FIG. 1 is a block diagram showing an embodiment of the present invention.

FIG. 2 is a timing diagram showing a burst gate pulse.

FIG. 3 is a circuit diagram showing an example of an all-pass filter used in the embodiment of FIG.

FIG. 4 is a circuit diagram showing an example of a variable inductance used in the embodiment of FIG.

FIG. 5 is a block diagram showing another embodiment of the present invention.

FIG. 6 is a block diagram showing a main part when the present invention is applied to a PAL system color signal processing circuit.

FIG. 7 is a block diagram showing an example of a conventional carrier color signal stabilizing circuit.

[Explanation of symbols]

 10 ... Carrier color signal stabilizing circuit 14 ... First all-pass filter 15 ... Second all-pass filter 18 ... First phase comparator 20 ... Fixed oscillator 22 ... First phase shifter 24 ... First low-pass filter 26 ... DC cut capacitor 28 ... Second phase shifter 30 ... Second phase comparator 32 ... Input terminal 34 ... Second low-pass filter 36 ... Level comparator 46 ... Variable inductor

Claims (2)

[Claims] 1. A reference signal having an input signal that has passed through an all-pass filter supplied to a first input of a phase detector and a reference signal having a phase difference of about 90 degrees with respect to the input signal supplied to a second input of the phase detector.
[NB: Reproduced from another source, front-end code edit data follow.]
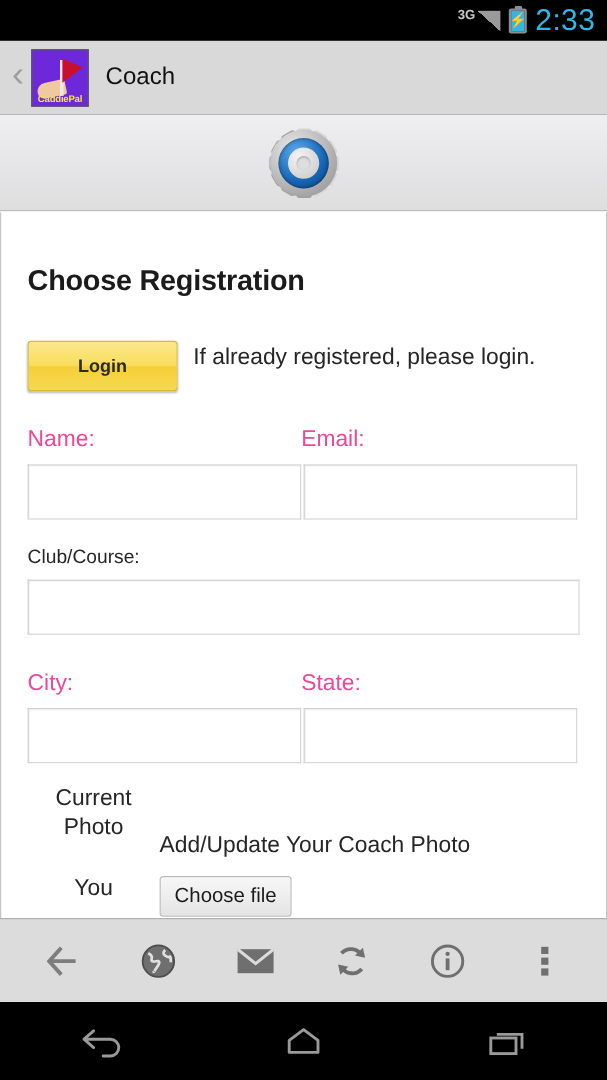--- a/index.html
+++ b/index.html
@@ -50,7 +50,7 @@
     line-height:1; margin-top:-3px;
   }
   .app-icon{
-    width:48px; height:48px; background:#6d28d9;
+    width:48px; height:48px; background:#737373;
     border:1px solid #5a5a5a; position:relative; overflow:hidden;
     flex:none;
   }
To output the phase difference signals of the first and second inputs from the phase detector, and to supply the phase difference signal to the all-pass filter via a low-pass filter for negative feedback control. Characteristic carrier color signal stabilization circuit. 2. A carrier color signal stabilizing circuit, wherein a demodulated output of a burst gate pulse is used as a control signal for the phase detector.